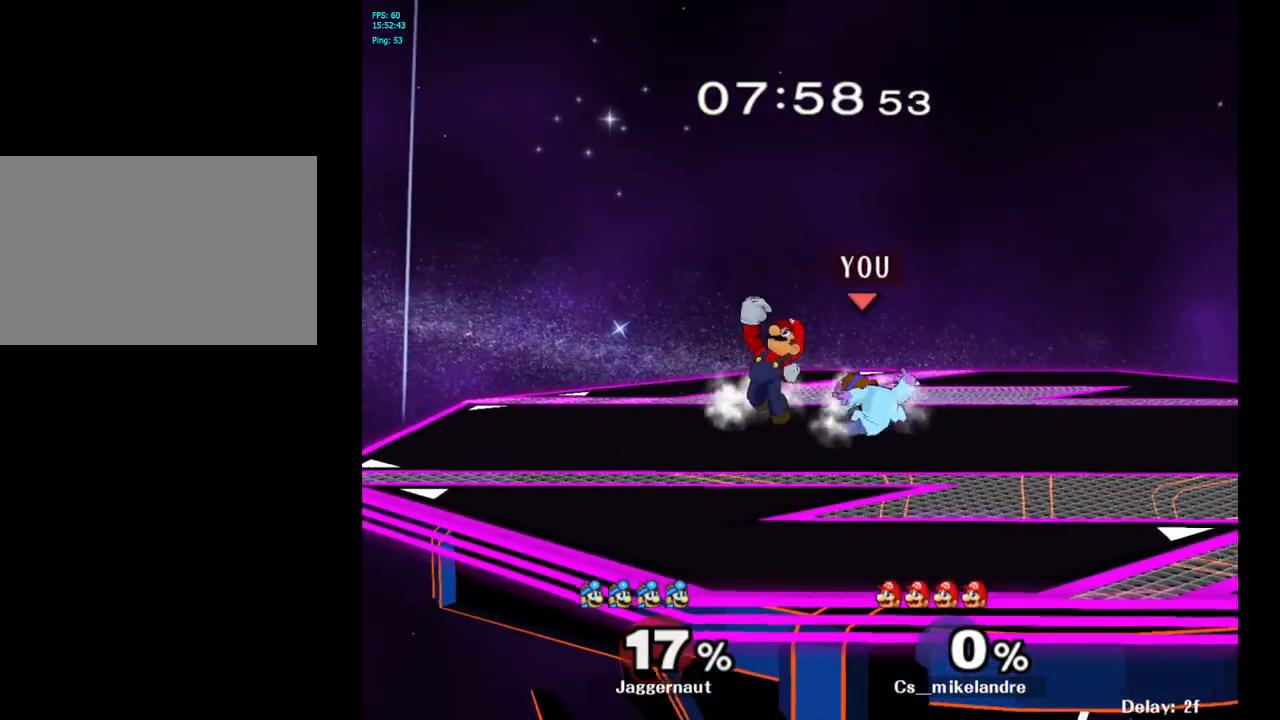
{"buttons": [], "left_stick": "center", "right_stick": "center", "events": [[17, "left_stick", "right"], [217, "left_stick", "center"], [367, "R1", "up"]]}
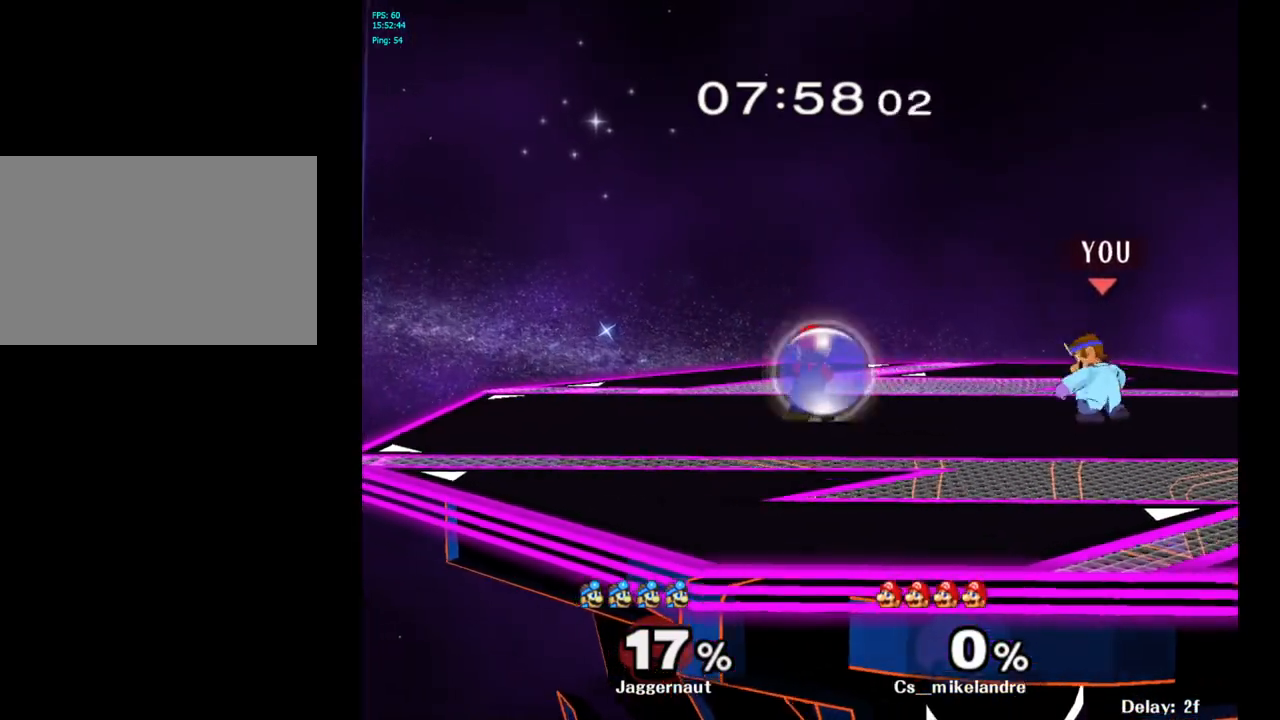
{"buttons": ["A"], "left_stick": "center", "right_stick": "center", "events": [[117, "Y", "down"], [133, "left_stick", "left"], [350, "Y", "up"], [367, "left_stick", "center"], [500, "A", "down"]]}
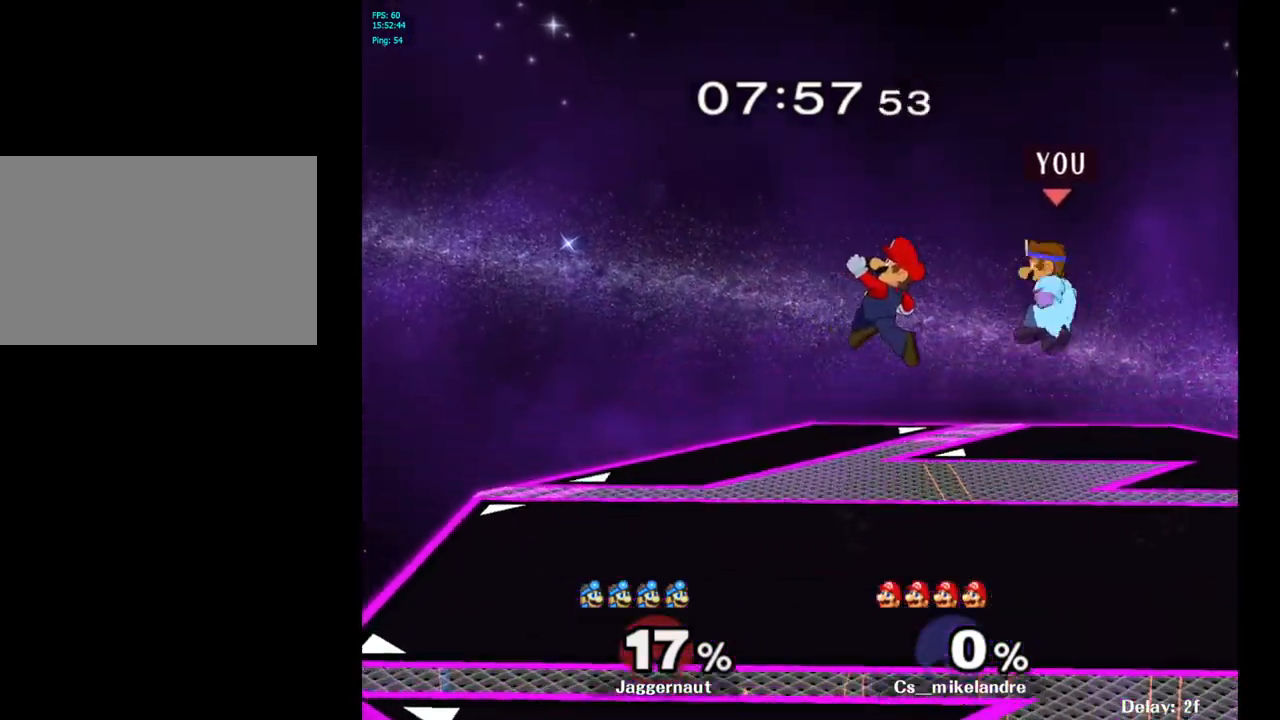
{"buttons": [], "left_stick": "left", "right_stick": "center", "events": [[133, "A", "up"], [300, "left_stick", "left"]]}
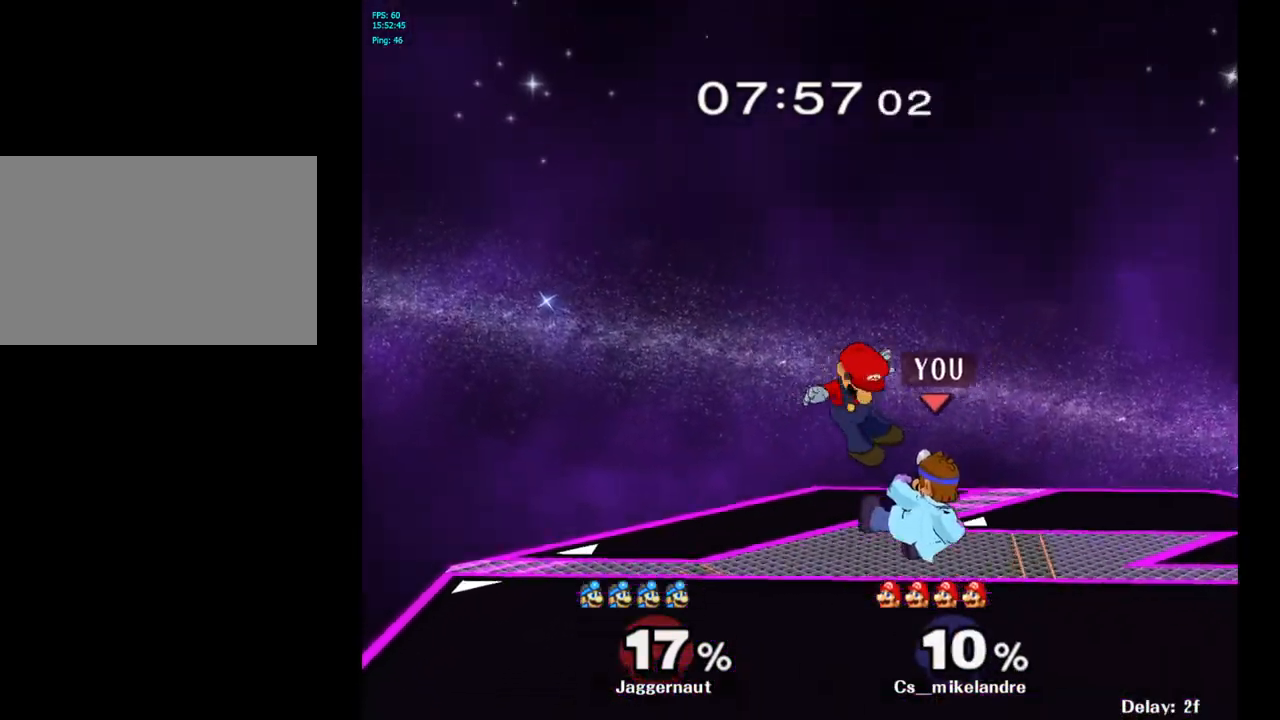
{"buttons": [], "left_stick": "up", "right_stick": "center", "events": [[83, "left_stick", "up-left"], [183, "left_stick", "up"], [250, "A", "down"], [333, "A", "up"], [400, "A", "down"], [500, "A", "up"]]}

WHAT THE TASK ASKS: Read through the material above, and whenever a line contains "down", copy it.

COMPLETED TASK:
{"buttons": ["A"], "left_stick": "center", "right_stick": "center", "events": [[117, "Y", "down"], [133, "left_stick", "left"], [350, "Y", "up"], [367, "left_stick", "center"], [500, "A", "down"]]}
{"buttons": [], "left_stick": "up", "right_stick": "center", "events": [[83, "left_stick", "up-left"], [183, "left_stick", "up"], [250, "A", "down"], [333, "A", "up"], [400, "A", "down"], [500, "A", "up"]]}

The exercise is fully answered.